Para Andrés, el hijo de Javier y Roselia, crecer en Turgua fue una bendición: le permitió el aislamiento necesario para crear su propio mundo. Desde los 11 años se dedicó a su formación musical autodidacta practicando con un teclado. Ya en su veintena, pudo cosechar sus primeros éxitos, los cuales le permitieron ser becado en dos oportunidades en residencias, una en México y otra en España.

Andrés Levell. Fotografía de Diego Torres Pantin.

Andrés, quien a sus 37 años vive en el centro de Caracas, mantiene una fructífera relación artística con su padre. Cuando tenía 20 años, dirigió el Festival Dedalus de las Artes, de carácter multidisciplinario, el cual contó con el apoyo de varias instituciones. Desde entonces han trabajado en proyectos escénico-musicales en los que Javier participa como escenógrafo: inclusive, ha creado varios instrumentos para su hijo, con cuerdas metálicas y cajas de resonancia.

Hace unos años, ambos buscaban un piano destartalado: Andrés quería experimentar con el sonido de sus cuerdas metálicas. Tras investigar, supieron de uno cuyos dueños lo iban a echar a la basura. Lo llevaron a La Tierra Intermedia y, tras abrirlo, decidieron colocarlo en la Cúpula Pecaya. Tiempo después repitieron el procedimiento en la Capilla Inframundo. Inclusive, durante la cuarentena del 2020, el compositor realizó dos conciertos por IG Live en los espacios creados por su padre.

El concierto de Andrés Levell (para reafirmar su identidad, insiste en que su apellido se escriba con dos eles) no es la única actividad que La Tierra Intermedia ha tenido durante la crisis del covid-19. También, Javier abrió una tienda online para vender su arte. Inspirado por las imágenes de la cuarentena, de los tapabocas y de los enfermos, Javier inició una nueva serie escultórico que piensa llamar Atrapando un grito: consiste en rostros complejos hechos con cerámica, sobrecargados de formas y símbolos, de distintos colores, pero todos con sus respectivas bocas tapadas. Esa es su manera de aprehender este momento histórico y toda su realidad simbólica.

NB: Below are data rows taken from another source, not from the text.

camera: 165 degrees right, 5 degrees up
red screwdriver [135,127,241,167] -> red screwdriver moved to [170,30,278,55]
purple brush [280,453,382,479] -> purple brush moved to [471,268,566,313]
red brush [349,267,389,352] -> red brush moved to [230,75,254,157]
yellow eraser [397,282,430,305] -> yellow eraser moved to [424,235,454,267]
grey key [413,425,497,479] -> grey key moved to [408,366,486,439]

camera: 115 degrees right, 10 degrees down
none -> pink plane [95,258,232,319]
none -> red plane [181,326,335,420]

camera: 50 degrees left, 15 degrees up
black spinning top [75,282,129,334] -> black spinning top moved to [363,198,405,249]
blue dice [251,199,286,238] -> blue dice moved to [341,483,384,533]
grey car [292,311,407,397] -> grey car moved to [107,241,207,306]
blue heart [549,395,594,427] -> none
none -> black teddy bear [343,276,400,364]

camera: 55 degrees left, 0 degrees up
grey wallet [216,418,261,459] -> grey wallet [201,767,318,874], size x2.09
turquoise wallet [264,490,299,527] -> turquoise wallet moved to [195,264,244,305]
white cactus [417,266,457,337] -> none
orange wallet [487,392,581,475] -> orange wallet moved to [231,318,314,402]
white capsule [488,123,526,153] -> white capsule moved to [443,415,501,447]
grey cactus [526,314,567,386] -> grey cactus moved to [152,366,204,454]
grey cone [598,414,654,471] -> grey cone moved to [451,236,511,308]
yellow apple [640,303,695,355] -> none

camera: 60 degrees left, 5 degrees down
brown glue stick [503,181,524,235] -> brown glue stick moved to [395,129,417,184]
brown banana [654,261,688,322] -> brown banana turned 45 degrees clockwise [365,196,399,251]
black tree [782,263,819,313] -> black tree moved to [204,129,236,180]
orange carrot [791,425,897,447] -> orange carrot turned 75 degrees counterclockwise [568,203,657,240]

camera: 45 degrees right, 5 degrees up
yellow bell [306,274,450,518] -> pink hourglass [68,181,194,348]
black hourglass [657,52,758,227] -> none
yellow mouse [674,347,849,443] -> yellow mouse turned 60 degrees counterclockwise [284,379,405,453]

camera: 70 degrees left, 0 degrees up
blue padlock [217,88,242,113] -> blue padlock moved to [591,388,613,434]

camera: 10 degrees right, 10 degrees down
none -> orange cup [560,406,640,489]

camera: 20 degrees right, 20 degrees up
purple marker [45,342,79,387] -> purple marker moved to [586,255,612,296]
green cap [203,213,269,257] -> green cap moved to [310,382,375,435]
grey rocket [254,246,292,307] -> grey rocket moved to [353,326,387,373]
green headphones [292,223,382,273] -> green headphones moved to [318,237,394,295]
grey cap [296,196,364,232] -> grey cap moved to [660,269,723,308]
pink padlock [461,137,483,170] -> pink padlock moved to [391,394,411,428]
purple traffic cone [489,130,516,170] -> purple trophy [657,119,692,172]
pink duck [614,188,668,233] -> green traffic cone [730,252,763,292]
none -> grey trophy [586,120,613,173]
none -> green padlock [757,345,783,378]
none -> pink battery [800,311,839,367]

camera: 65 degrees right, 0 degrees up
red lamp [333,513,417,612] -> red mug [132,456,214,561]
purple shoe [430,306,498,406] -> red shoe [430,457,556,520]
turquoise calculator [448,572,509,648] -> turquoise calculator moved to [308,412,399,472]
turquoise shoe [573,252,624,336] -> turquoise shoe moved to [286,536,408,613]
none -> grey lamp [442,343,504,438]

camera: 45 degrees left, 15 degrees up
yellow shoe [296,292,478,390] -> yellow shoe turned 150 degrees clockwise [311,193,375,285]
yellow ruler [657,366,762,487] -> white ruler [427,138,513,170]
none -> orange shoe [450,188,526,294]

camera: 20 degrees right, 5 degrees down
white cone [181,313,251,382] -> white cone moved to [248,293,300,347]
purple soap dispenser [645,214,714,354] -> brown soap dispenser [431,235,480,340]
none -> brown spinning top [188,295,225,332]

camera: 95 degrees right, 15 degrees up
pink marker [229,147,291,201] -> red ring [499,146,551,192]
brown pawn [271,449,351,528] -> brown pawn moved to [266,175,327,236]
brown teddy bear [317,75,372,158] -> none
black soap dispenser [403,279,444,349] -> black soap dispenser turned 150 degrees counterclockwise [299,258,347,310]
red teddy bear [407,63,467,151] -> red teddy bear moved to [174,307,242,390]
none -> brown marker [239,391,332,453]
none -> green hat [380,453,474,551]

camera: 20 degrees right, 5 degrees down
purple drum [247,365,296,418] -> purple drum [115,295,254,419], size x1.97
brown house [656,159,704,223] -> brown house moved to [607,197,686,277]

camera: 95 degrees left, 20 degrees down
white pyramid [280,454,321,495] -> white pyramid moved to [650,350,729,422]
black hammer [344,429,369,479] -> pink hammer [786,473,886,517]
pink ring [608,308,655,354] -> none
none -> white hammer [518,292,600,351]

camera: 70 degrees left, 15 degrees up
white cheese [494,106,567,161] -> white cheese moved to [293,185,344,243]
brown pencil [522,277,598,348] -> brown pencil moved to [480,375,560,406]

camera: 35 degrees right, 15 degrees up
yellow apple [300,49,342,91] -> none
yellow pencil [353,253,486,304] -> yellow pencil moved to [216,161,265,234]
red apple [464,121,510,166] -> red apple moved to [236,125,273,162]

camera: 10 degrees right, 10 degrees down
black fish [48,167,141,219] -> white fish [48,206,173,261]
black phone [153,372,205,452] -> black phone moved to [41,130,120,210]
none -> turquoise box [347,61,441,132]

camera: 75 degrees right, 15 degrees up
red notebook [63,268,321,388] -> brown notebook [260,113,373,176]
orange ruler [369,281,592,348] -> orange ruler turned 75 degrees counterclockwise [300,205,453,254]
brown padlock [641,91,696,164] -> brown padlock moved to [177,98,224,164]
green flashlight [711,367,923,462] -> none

Aunque Javier y Roselia han tenido que madrugar para conseguir gasolina, y aunque ya no puedan recibir visitas, sus vidas no han cambiado del todo: siempre han convivido con el aislamiento. Para ellos, la pandemia es solo otra molestia más. Están tan acostumbrados a tener su casa a oscuras, que tienen linternas con las que a veces reciben a los visitantes y los guían al entrar en la galería. A falta de agua, llenan su tanque con la lluvia. Vivir en Turgua significa poder convivir con la naturaleza, poder crear a partir de ella, pero también convivir con las dificultades.

—Esto no lo he hecho para que me reconozcan. Lo he hecho por una convicción y por un sentido de creencia absoluta de lo que estoy haciendo, y el espacio que estoy habitando, es una realidad.

Pese a los inconvenientes, jamás han contemplado abandonar el espacio que han creado. Su ubicación, La Hoyadita, es justamente la parte más segura de la zona, y es también la que marca la frontera exacta entre los municipios Baruta y El Hatillo. Ahí ella trabaja con la luz y él con la oscuridad: su hogar es un punto medio. Javier la construyó teniendo presente el consejo que recibió del escultor Francisco Narváez cuando le pidió una carta de recomendación para ser becado: “El mundo es redondo, y donde uno pone el dedo, está el centro del mundo. No está en una ciudad, está donde tú desees que esté”. En su caso, está en La Tierra Intermedia, está en Turgua.

Escultura de la serie Un grito al cielo. Fotografía de Diego Torres Pantin.